Nace así, por ejemplo la revista Mad,
la publicación favorita de los estudiantes de la Universidad de Harvard,
pionera de la sátira y la burla, a partir de 1952. El programa televisivo favorito de la
audiencia norteamericana en la década de los 70 y el más popular de todos los
tiempos es All in the Family, donde
su interlocutor es Archie Bunker, un obrero, veterano de la Segunda Guerra
Mundial que vive en Queens, Nueva York. Archie es abiertamente un fanático, prejuiciado en contra de quien no sea un
heterosexual, políticamente conservador, nacido en Estados Unidos, blanco, anglosajón,
protestante, masculino y desdeñoso del que no concuerde con su forma de
pensar. Es tan genial la obra del
director Norman Lear que mantengo la colección completa de los programas de la
primera temporada en mi biblioteca, donde se tratan temas tabús de la época como
el homosexualismo, aborto, racismo, liberación femenina, violación, cáncer de
la mama, la Guerra de Vietnam, menopausia e impotencia.

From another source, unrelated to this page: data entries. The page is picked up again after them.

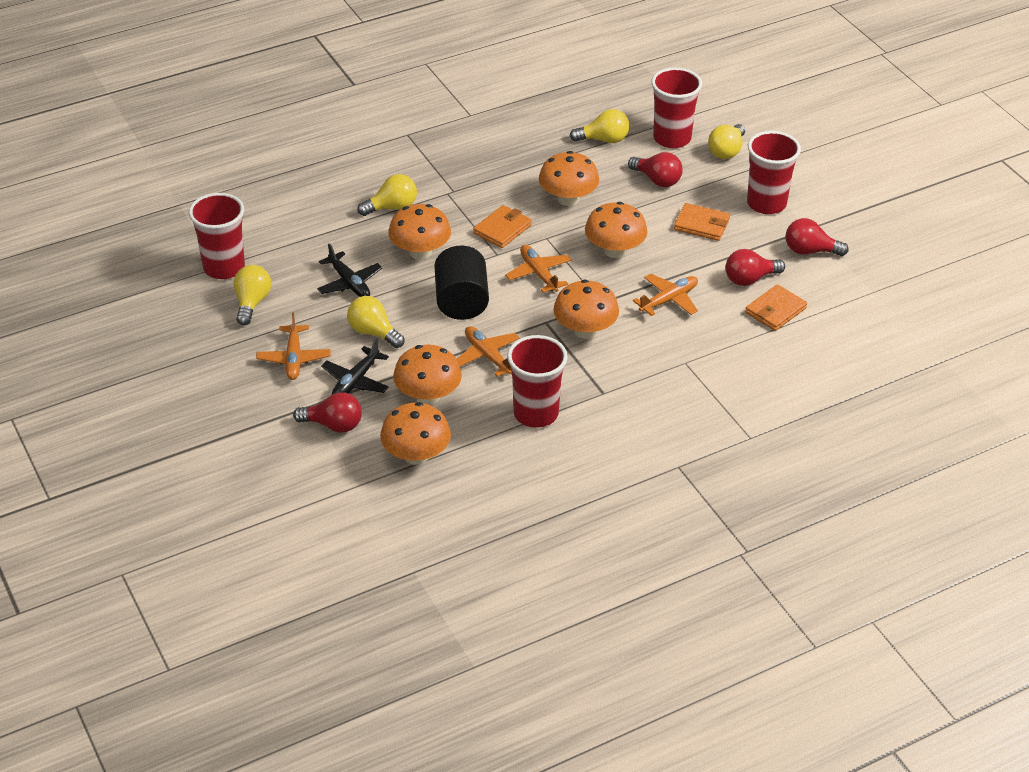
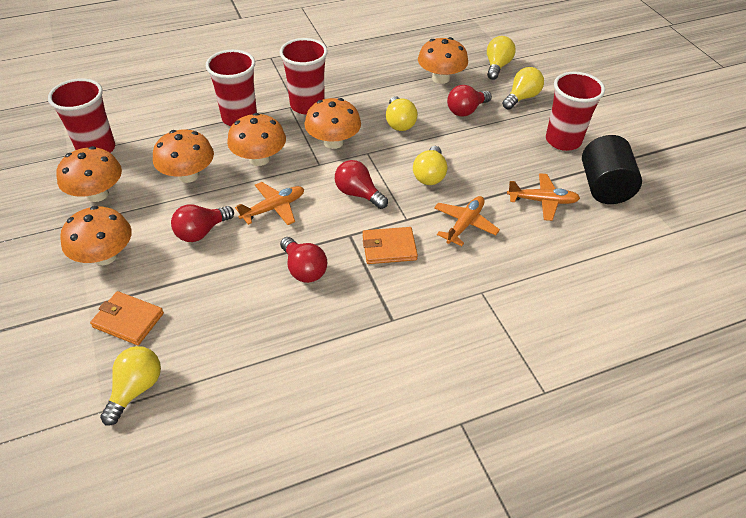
black plane: [317,243,382,297] [321,338,389,394] = 2 -> none = 0
orange plane: [256,312,330,380] [456,326,520,377] [505,245,571,293] [633,274,698,316] = 4 -> [235,182,304,225] [434,196,500,246] [507,173,580,221] = 3
orange wallet: [473,205,532,248] [674,203,730,241] [745,284,807,331] = 3 -> [90,291,164,345] [363,227,418,264] = 2

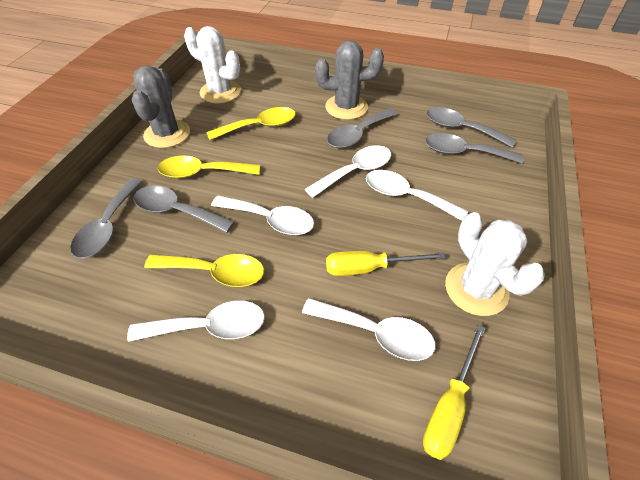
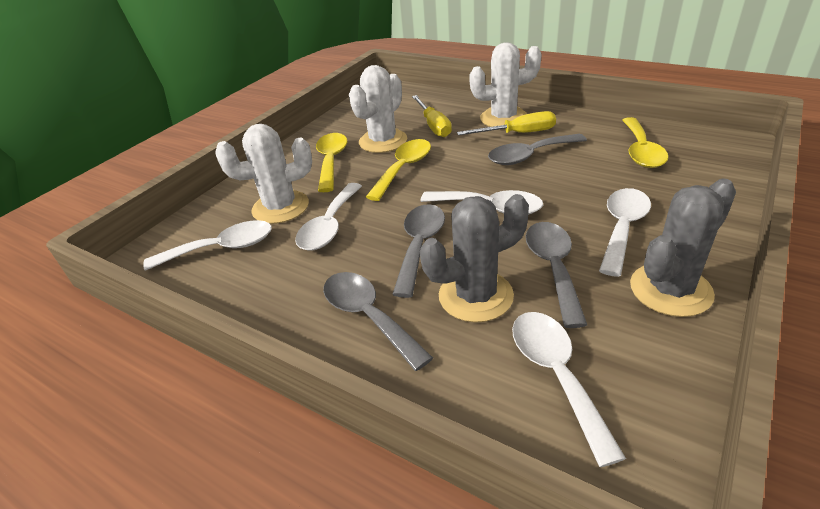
grey spoon: [70,178,143,259] [134,186,234,233] [327,108,398,148] [425,133,524,164] [426,107,516,147] = 5 -> [323,272,433,371] [392,204,445,298] [488,134,587,165] [525,222,587,328] = 4
white cactus: [184,26,241,103] [445,212,545,316] = 2 -> [216,124,312,224] [349,65,407,153] [469,42,542,127] = 3

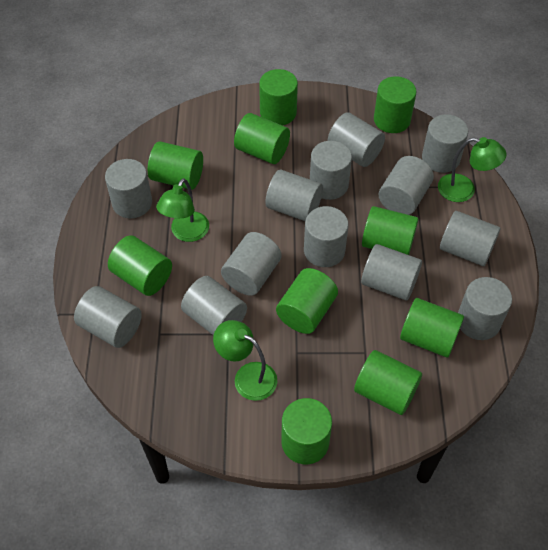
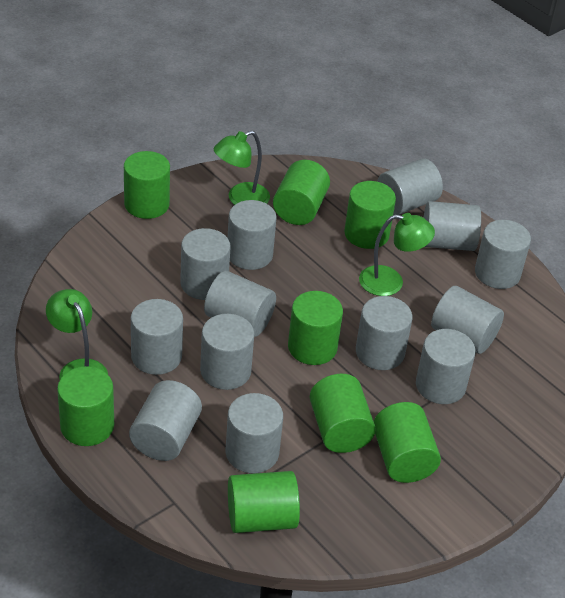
green cylinder: [108,235,172,296] [148,141,203,190] [234,113,290,164] [259,69,298,125] [276,268,338,334] [281,398,332,464] [354,350,422,415] [362,206,419,255] [374,76,416,133] [400,298,464,358] = 10 -> [57,366,114,446] [124,151,170,219] [228,471,300,533] [273,160,330,225] [288,291,343,365] [310,374,376,453] [344,181,396,249] [374,402,441,483] = 8

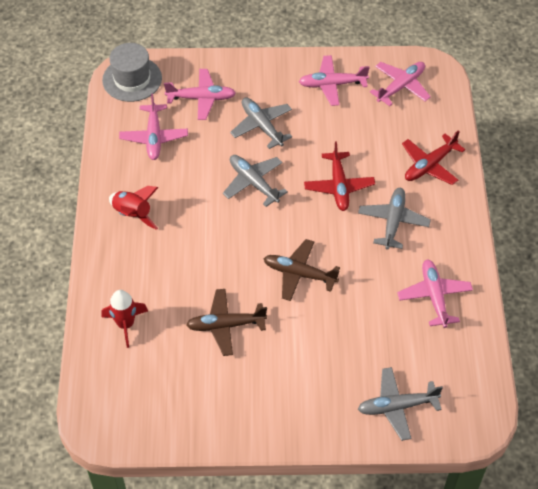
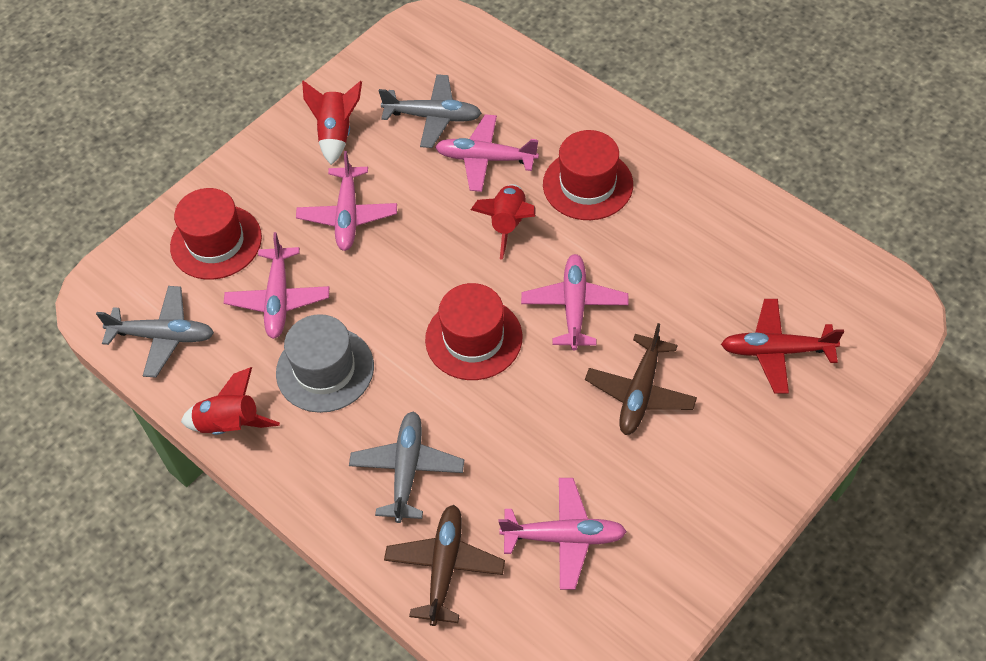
grey plane: [223,155,288,207] [230,97,292,149] [358,188,431,250] [358,367,443,441] = 4 -> [96,286,214,378] [349,411,464,523] [379,74,482,148] = 3
red hat: none = 0 -> [170,188,262,280] [425,283,522,380] [543,130,633,220] = 3
red plane: [304,141,375,211] [402,130,465,185] = 2 -> [721,299,844,394] = 1
red rocket: [102,290,148,348] [109,186,159,230] = 2 -> [181,367,280,435] [302,81,362,165] [471,184,536,260] = 3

Ser francés representa esa libertad del pensamiento. Querer asesinar el humor es convertirnos en
Archies, refrendando la sentencia de muerte contra la ilusión de poder reñir y
convivir con las alimañas arraigadas en nuestros espectros y tormentos de individuos
limitados. En este convulsionado siglo
XXI seguimos sin aprender que se pueden ultimar personas, pero no el valor de
sus ideas.
Por eso fue que asistí el lunes sin temor alguno, con la conciencia como
norte y mi camiseta exclusivamente confeccionada con el mensaje Je suis Charlie, a la manifestación de
la Plaza de Francia, convocada por la Embajada de Francia y el Consejo Nacional
de Periodismo en homenaje a las víctimas del atentado que sufrió el semanario
francés Charlie Hebdo. Allí estábamos
todos, los imames Musulmanes, rabinos Judíos, jóvenes estudiantes del Lycee
Française, miembros del cuerpo diplomático, ciudadanos del mundo, damas y
caballeros, amantes de la libertad, todos convertidos en franceses para que triunfe
la libertad del pensamiento, sobre la irracional violencia y sobre el
retrogrado fanatismo e ignorancia que todos observamos en Paris el miércoles 7. ¡Vive la France!